The perfect breakfast
Stumbled on this excellent post (reproduced below) from 2003. Seems the fellas behind the site had made a stab at a Gentleman's Dictionary and, rather sadly, lost their head of steam. There are some goodies still on there though, including this little gem. As for the breakfast recipe, I'm not sure I've ever poached sausages in oil, but the general style seems about right:
Breakfast
You may think that a fried breakfast is something that doesn't need a recipe but I guarantee that if you follow this one you'll never regret it.
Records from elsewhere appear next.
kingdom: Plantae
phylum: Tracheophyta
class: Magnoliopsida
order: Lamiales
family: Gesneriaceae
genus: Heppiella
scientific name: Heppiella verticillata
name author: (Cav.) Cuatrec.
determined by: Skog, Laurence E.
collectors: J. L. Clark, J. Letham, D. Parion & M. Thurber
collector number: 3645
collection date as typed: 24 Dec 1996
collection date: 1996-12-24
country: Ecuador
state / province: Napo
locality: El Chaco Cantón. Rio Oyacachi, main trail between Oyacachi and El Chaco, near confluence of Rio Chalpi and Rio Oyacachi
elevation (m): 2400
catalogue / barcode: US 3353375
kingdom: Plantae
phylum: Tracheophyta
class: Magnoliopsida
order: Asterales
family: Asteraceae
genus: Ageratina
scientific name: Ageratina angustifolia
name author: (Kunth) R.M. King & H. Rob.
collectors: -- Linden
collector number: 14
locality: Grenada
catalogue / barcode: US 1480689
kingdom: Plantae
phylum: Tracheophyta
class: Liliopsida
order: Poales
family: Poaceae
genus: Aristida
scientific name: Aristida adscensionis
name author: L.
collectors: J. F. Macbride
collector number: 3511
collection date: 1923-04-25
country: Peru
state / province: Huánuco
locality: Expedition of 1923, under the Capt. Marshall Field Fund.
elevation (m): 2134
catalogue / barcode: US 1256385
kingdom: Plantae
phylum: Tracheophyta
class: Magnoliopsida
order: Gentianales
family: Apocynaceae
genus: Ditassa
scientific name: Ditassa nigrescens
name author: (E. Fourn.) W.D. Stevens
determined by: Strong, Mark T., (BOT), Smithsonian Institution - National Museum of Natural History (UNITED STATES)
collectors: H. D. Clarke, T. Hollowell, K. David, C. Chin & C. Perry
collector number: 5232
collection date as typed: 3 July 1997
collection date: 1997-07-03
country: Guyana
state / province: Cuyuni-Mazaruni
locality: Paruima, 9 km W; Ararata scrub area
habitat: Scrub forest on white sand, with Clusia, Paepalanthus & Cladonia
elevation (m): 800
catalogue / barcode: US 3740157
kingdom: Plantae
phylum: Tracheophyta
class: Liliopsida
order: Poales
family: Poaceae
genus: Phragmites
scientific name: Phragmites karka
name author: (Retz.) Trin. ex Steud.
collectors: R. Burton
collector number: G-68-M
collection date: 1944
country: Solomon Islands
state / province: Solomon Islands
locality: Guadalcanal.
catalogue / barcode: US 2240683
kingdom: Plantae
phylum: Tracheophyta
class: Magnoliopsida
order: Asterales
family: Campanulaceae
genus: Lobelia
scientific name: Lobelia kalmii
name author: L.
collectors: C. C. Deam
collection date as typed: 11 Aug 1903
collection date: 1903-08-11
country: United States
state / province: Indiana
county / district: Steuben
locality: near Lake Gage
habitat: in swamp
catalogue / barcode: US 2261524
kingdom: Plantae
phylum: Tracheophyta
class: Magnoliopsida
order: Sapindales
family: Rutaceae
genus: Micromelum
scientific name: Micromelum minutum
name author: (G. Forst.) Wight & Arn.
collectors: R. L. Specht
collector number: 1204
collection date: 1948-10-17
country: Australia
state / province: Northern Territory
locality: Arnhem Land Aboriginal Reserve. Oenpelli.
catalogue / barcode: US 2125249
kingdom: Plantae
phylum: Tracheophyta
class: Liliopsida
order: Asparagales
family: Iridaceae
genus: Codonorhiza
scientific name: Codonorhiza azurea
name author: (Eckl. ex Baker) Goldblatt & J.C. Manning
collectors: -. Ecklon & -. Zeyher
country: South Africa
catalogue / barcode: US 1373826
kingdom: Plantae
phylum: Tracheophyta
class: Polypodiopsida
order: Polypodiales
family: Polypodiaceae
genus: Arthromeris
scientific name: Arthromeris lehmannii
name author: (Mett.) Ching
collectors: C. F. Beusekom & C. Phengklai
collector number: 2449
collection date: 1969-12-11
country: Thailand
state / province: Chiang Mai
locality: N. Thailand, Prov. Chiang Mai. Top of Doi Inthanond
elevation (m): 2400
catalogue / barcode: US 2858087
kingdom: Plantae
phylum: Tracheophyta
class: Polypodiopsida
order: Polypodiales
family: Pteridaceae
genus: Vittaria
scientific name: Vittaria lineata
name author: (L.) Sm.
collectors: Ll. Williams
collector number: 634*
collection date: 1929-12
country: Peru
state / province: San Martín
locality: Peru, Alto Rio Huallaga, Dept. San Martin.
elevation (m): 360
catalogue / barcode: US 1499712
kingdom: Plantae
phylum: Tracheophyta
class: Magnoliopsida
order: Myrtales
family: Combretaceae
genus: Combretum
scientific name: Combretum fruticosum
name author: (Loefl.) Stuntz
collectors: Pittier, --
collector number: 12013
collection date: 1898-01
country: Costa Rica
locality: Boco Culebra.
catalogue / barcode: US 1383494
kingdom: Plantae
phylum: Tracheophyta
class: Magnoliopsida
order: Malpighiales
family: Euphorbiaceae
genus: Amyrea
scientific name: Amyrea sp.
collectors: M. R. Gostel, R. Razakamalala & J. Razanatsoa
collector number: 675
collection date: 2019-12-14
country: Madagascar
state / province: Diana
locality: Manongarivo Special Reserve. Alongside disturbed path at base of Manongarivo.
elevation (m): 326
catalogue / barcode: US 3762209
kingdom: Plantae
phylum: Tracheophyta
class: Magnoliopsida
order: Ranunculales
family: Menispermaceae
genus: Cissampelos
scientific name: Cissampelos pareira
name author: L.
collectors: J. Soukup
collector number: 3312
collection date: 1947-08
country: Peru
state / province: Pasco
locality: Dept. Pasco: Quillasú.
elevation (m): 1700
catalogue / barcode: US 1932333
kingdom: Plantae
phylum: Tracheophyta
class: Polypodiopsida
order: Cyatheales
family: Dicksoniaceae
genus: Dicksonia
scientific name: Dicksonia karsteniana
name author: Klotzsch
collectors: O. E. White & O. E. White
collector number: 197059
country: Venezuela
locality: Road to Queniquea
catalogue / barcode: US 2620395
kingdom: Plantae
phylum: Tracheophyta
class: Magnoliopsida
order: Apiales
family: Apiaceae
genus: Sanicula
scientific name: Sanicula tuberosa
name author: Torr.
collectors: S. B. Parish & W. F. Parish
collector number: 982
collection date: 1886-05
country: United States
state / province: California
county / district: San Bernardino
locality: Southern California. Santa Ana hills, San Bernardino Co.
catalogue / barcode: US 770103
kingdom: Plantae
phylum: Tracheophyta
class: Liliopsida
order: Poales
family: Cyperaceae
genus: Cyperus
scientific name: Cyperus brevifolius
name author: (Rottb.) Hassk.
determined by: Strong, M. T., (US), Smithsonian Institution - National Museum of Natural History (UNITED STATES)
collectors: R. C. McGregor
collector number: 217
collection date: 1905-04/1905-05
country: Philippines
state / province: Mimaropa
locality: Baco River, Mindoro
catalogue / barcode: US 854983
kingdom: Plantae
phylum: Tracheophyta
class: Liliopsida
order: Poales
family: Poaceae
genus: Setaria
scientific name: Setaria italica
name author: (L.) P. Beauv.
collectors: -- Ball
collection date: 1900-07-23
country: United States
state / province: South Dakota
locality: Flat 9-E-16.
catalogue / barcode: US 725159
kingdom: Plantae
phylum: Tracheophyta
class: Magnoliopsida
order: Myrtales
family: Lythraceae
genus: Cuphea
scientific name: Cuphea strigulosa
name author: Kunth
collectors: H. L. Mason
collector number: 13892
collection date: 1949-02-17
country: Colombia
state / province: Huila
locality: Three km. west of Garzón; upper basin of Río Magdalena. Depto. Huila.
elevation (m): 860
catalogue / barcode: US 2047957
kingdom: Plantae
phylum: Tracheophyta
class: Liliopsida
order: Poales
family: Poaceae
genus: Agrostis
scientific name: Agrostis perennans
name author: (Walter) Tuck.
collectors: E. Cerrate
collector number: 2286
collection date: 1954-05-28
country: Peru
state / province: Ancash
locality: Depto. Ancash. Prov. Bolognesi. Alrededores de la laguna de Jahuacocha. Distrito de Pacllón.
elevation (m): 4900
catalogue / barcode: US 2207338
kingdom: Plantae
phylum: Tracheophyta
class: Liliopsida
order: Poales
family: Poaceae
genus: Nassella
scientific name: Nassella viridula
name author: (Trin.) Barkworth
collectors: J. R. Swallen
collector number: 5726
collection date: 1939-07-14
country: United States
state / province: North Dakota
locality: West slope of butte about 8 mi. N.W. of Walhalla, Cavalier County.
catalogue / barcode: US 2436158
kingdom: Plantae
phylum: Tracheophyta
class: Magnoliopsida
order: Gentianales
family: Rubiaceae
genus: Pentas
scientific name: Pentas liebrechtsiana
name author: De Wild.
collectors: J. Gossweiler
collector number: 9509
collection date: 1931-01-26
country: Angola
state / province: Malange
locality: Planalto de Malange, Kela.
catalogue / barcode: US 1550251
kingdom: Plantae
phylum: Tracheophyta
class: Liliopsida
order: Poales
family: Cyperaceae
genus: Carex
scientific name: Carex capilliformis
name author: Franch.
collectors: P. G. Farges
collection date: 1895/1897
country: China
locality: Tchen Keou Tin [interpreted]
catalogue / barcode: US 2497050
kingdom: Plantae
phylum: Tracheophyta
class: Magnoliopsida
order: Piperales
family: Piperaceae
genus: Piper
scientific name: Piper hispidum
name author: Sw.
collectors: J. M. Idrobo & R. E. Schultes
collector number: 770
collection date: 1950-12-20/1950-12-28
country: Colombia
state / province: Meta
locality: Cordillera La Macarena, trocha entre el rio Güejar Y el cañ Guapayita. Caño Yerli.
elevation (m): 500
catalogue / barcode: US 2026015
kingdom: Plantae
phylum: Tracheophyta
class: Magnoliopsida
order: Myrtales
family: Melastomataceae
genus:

1. Wake up in a Georgian country house with a hangover of biblical proportions. Slide your arm from beneath the slender alabaster neck of the recumbent debutante and silently pick your way through the detritus of last night's party to the kitchen.
2. As soft golden sunlight arcs low across the paddock and gilds the chromework of the Aga like melted butter, find a big pan.
3. Heat an unconscionable quantity of oil to a gentle simmer and slip in the freshly made local sausages. Sausages should not be pricked and never fried. The intention is that they should poach in the oil.
4. As the sausages poach make tea. If it is a proper farmhouse there will be a gigantic 'Brown Betty' teapot of the type used to fortify British battalions throughout the last Great Unpleasantness. Add a spoonful of leaf tea (need we mention the sordid subject of bags?) for each person and 'one for the pot'. At this point the kettle will start its song, beginning the process of gently awakening the recovering partygoers. Pour the water over the leaves. The tea serves the same purpose to a hungover Englishman that chicken soup serves to a Jewish New Yorker with a head cold and hives. This is not cooking...it's an emergency clinical intervention. An Englishman's mother will offer him tea as first response medical aid even if his arm has been severed by a combine harvester.
5. Move the sausages to the warming oven, pour off all but a light glazing of the oil and begin to brown the bacon. Much has been written about good bacon and I do not propose to repeat it. Suffice it to say...smoked...streaky...thin...crisp. Place in the warming oven when done.
6. Open a can of Heinz baked beans - accept no substitute - these are not so much a foodstuff as an architectural element of the finished plate. Think of beans as colour and a concealer of disheartening flashes of empty plate between meats.
7. Mushrooms and tomatoes may be grilled at this stage but no gentleman would consider eating them. They are vegetables. Vegetables are a form of table decoration. They aren't food - they go next to food. As the great Dr Johnson should have said 'Vegetables are what food eats' and I have no intention of disagreeing.
8. Americans eat hash browns at breakfast. They are disagreeable to an Englishman. I understand that the French, who can make food out of almost anything, use them to sole espadrilles.
9. There are many different ways to cook eggs but most of them are purely of interest to invalids, children and the feeble-minded. The correct or 'proper English egg' is fried with lightly browned edges in the fat left over from the bacon. At the last minute, oil is flicked over the top of the yolk to seal it. This dangerous procedure causes the yolk to form a perfect, golden, viscid capsule, the violation of which with a rough shard of toast, is the nearest that an Englishman will permit himself to unbridled sexual ecstasy.
10. While the eggs are being coaxed into tumescence the first of the walking wounded will have arrived in the kitchen. Ignore the bashful looks and tousled hair and administer tea in large quantities. Mugs enable fingers to thaw and many a tryst has been sealed by a coy glance over the chipped china rim. The more robust may be set to the simple task of toast.
11. Working quickly, lay down toast, top with an egg, flank with bacon and sausage and fill the spaces with beans. Serve forth.